The literary adventure, illustrated by the talented Alice Feagan, was well received by local students and community members who attended the presentation and book signing last week at Surge Narrows Elementary School. With one teacher and 16 students that spanned ages 5-14, we celebrated books and reading, along with new vocabulary and classic children's stories hidden within the illustrations. I signed books and visited with locals on the dock while the kids ate lunch and played capture the flag. By typical standards, it was a successful event.
After lunch, my learning began. The students led our family on a tour of the new interpretive forest trail that meanders through Lot 302, an important 20-acre piece of land conserved last year through community fundraising.

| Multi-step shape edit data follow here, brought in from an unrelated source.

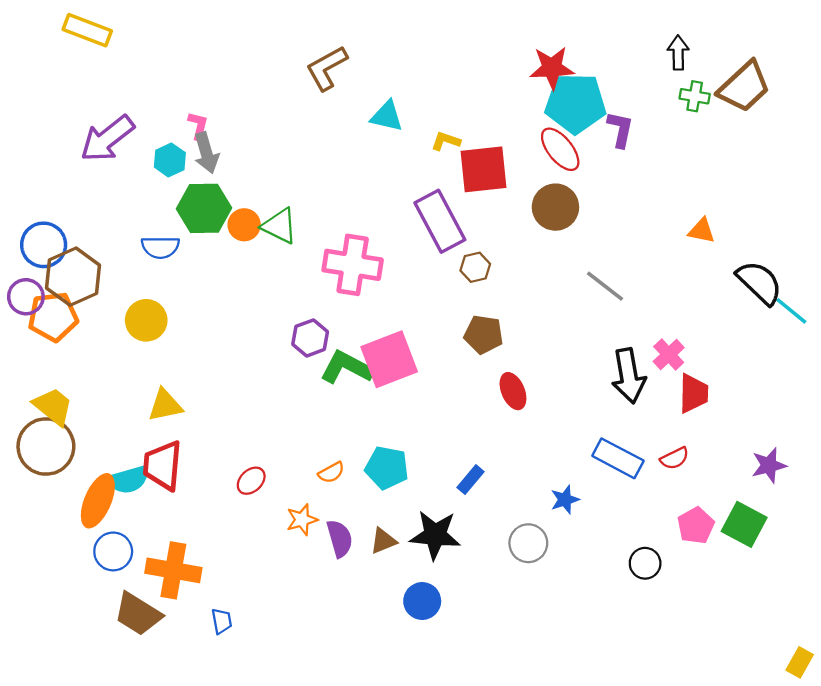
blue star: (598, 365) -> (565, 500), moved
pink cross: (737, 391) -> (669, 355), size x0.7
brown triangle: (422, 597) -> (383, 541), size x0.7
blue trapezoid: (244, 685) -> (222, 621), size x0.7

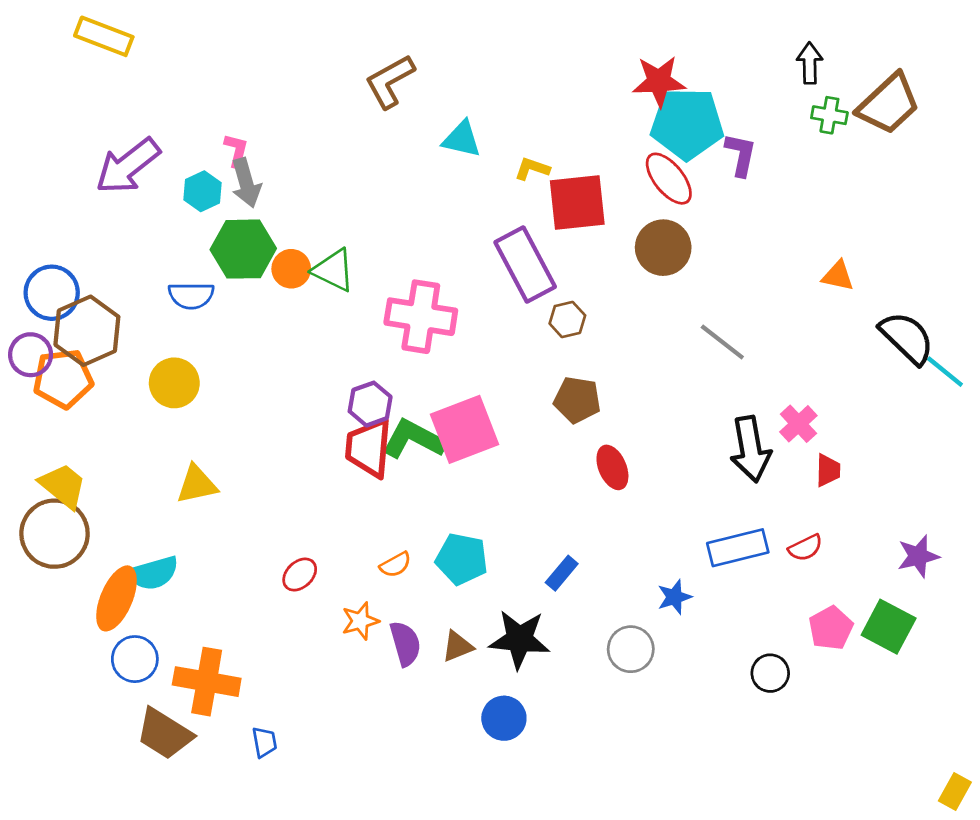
red trapezoid: (693, 393) -> (828, 470), size x0.7
blue rectangle: (618, 458) -> (738, 548), turned -42
red trapezoid: (163, 465) -> (369, 448), moved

In 18 stations, the student-led research explains past evidence of 150-year-old logging activity, as well as an in-tact and diverse ecosystem of trees, ferns, berries, fungi, animals and rock formations.
One student stood in bare feet pointing out no fewer than five species of ferns by name. Another told me why water tastes better after filtering through moss along a granite wall. Another joyfully described how we might measure the height of the most ancient tree in the forest through triangulation. And then we got to see a snake eating a frog.
These children - and the adults who have supported prioritizing the natural existence of things - are the now the caretakers of the forest and the adjacent sea. In April, they collected garbage washed up on Big Cedar beach in time for Ocean Legacy Foundation to pick it up. In May, they learned about the logging protests at Fairy Creek. They identify the likely predators who left five mouse carcasses on the gravel road. They easily recall the last time they saw a whale.
I am immensely grateful to experience the real Read Island alongside those who live there and protect it. And my hope for preserving its primary forests and sea life is renewed.